Supplied information:
········

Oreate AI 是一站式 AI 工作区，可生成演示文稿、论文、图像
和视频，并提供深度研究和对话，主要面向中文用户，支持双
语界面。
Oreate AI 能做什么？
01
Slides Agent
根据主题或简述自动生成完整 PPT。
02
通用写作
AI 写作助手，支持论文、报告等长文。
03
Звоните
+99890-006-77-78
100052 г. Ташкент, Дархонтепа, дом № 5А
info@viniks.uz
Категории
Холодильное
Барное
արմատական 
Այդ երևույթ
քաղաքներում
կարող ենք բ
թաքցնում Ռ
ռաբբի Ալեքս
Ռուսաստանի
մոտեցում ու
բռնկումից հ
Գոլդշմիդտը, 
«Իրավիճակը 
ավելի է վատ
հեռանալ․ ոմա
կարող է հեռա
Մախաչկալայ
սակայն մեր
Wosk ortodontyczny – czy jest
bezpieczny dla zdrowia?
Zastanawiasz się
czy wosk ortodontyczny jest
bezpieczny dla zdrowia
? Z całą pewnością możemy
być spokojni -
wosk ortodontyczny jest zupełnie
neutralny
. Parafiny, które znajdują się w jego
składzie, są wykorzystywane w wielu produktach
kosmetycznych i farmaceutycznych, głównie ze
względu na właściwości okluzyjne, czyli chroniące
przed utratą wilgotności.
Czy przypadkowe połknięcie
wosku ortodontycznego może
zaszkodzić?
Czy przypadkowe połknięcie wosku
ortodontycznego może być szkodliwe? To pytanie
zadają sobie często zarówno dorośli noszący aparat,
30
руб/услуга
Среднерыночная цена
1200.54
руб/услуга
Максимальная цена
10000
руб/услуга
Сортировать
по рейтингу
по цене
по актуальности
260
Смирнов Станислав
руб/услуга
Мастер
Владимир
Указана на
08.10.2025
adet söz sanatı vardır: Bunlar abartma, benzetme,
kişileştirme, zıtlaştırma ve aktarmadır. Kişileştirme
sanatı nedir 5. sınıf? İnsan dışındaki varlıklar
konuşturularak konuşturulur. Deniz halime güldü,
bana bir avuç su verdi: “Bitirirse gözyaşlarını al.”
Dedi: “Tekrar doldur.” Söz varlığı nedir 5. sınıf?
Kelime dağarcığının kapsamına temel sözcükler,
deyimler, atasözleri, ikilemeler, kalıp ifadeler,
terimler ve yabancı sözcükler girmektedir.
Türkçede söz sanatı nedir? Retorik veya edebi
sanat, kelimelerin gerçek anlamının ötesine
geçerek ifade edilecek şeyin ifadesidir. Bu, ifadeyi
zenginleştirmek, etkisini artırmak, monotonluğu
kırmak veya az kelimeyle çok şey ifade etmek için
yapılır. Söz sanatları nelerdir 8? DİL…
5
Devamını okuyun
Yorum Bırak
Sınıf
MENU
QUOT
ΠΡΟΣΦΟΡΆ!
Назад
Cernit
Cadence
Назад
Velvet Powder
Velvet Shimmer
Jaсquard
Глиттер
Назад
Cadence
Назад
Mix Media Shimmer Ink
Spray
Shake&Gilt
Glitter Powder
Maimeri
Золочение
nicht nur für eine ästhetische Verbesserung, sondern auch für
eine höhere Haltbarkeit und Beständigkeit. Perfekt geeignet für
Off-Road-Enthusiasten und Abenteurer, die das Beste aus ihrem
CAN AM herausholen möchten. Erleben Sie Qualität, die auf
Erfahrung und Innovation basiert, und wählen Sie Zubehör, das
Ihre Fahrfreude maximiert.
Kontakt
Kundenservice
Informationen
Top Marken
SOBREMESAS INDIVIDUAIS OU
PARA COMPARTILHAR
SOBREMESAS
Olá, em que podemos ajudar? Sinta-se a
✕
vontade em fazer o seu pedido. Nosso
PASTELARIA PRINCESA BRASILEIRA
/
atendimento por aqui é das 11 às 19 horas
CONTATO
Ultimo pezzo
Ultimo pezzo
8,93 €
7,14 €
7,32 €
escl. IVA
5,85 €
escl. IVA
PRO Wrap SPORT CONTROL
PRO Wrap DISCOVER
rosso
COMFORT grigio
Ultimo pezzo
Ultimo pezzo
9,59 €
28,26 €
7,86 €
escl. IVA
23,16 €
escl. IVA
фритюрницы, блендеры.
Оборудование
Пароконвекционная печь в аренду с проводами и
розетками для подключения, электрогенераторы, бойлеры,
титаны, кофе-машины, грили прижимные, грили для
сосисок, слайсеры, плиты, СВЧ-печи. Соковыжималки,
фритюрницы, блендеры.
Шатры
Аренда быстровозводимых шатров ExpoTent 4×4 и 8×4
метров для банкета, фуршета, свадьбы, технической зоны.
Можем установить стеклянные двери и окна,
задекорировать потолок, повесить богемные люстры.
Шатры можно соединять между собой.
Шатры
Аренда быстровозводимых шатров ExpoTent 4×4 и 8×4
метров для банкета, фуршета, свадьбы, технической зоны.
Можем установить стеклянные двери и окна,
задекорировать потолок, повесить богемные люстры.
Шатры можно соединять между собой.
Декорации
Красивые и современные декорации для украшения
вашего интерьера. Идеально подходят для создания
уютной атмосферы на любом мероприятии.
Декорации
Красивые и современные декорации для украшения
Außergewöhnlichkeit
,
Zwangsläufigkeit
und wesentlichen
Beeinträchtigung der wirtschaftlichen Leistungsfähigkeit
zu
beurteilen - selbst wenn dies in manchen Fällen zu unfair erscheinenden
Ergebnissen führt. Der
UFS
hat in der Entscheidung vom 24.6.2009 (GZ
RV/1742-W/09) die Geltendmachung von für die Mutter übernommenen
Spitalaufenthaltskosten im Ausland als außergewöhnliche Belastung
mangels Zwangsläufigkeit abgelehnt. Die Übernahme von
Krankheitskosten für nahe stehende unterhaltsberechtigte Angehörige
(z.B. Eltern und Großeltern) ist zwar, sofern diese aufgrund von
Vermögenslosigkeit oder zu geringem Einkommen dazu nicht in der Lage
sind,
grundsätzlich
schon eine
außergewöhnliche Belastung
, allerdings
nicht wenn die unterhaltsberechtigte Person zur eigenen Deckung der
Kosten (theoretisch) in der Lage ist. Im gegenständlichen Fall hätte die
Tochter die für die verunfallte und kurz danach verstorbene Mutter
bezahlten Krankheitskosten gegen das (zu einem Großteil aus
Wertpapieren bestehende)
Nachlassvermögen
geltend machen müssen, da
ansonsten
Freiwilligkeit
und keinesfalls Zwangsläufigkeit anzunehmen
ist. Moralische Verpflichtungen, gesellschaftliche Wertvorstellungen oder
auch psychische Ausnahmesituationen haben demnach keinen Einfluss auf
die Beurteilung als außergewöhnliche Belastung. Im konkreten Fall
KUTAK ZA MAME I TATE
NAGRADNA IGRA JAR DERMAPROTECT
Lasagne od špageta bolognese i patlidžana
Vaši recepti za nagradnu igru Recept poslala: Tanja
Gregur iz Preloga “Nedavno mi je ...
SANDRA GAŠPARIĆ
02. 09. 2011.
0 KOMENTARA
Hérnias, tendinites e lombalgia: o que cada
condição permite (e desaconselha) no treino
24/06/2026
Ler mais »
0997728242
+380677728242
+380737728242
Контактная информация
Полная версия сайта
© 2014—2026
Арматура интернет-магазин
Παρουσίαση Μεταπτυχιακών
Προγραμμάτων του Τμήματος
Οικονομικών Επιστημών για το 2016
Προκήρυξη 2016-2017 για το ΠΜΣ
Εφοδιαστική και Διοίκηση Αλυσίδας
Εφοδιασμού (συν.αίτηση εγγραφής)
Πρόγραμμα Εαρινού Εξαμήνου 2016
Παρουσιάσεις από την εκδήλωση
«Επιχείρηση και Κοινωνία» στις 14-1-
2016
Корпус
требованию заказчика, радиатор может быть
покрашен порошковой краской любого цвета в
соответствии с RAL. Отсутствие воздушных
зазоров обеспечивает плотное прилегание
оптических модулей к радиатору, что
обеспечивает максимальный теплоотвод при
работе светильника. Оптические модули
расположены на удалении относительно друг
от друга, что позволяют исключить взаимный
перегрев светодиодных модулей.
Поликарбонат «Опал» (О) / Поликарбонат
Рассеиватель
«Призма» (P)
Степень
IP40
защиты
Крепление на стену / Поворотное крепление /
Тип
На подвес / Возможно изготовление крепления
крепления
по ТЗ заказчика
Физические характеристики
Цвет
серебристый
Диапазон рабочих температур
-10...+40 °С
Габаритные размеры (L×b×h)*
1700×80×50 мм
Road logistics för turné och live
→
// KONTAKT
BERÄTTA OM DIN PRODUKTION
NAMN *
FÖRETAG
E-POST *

········

What the task requires: Rewrite the lines starting with the first one and stopping after the one that contains "Wosk ortodontyczny – czy jest", with "Категории" replaced by "Разделы" and nothing else changed. Give only those lines.

The answer:
Oreate AI 是一站式 AI 工作区，可生成演示文稿、论文、图像
和视频，并提供深度研究和对话，主要面向中文用户，支持双
语界面。
Oreate AI 能做什么？
01
Slides Agent
根据主题或简述自动生成完整 PPT。
02
通用写作
AI 写作助手，支持论文、报告等长文。
03
Звоните
+99890-006-77-78
100052 г. Ташкент, Дархонтепа, дом № 5А
info@viniks.uz
Разделы
Холодильное
Барное
արմատական 
Այդ երևույթ
քաղաքներում
կարող ենք բ
թաքցնում Ռ
ռաբբի Ալեքս
Ռուսաստանի
մոտեցում ու
բռնկումից հ
Գոլդշմիդտը, 
«Իրավիճակը 
ավելի է վատ
հեռանալ․ ոմա
կարող է հեռա
Մախաչկալայ
սակայն մեր
Wosk ortodontyczny – czy jest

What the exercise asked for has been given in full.